Organize things with their vet
If you need a closer vet to your new home, be sure to find one ahead of time and have your old vet transfer over your pet’s files. Take the opportunity to ask your vet advice about any concerns you have with your pet on moving day, like anxiety or motion sickness in the car.

Update their tags/microchip
The bolt risk for an animal at a new home is as high as their stress level. Update their tags and microchip info (if they have a chip) right away so that they can easily be returned to you if they happen to slip out past a mover.

Keep their supplies easily accessible during all phases of the move
Having their essential food, toys, bedding, and dishes nearby reassures pets that nothing negative is happening, and keeps feeding and play time convenient in the hectic environment of moving boxes.

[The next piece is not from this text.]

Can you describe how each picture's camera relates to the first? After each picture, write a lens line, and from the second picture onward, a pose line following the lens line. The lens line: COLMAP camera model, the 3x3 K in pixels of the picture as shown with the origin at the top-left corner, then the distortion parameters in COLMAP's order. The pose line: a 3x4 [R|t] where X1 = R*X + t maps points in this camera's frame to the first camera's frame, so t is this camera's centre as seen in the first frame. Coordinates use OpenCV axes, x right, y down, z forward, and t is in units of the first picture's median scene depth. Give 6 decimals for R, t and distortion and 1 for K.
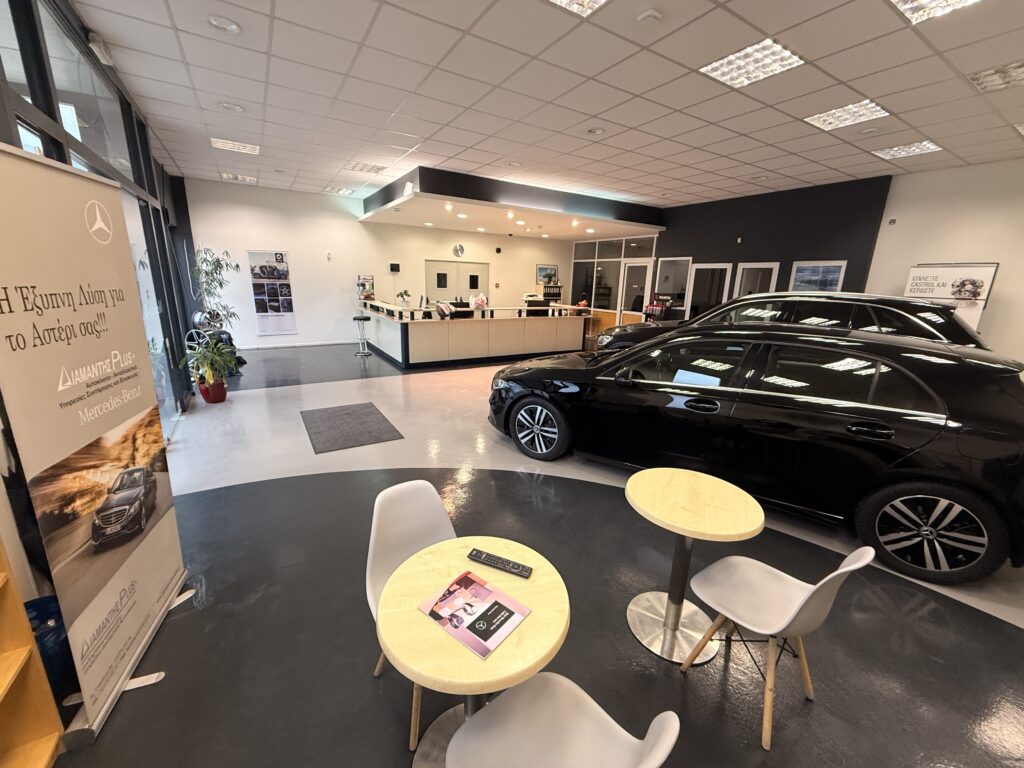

One of the under-appreciated tips for hiring a moving company: choose one that is animal-friendly
When you’re planning your whole house move, look for pet-friendly moving services who will delicately handle supplies, heed the warning to keep certain doors closed, or simply be conscious of a stressed animal. Forewarn the movers about need-to-know pet info so everyone is on the same page.

Finally, give your pet time to adjust to their new environment. Don’t let them roam alone around the yard or neighborhood until they have acclimated, and give them support and reassurance (lots of treats!) that the new home is a good thing. You know you’re settled when they finally start to look at home.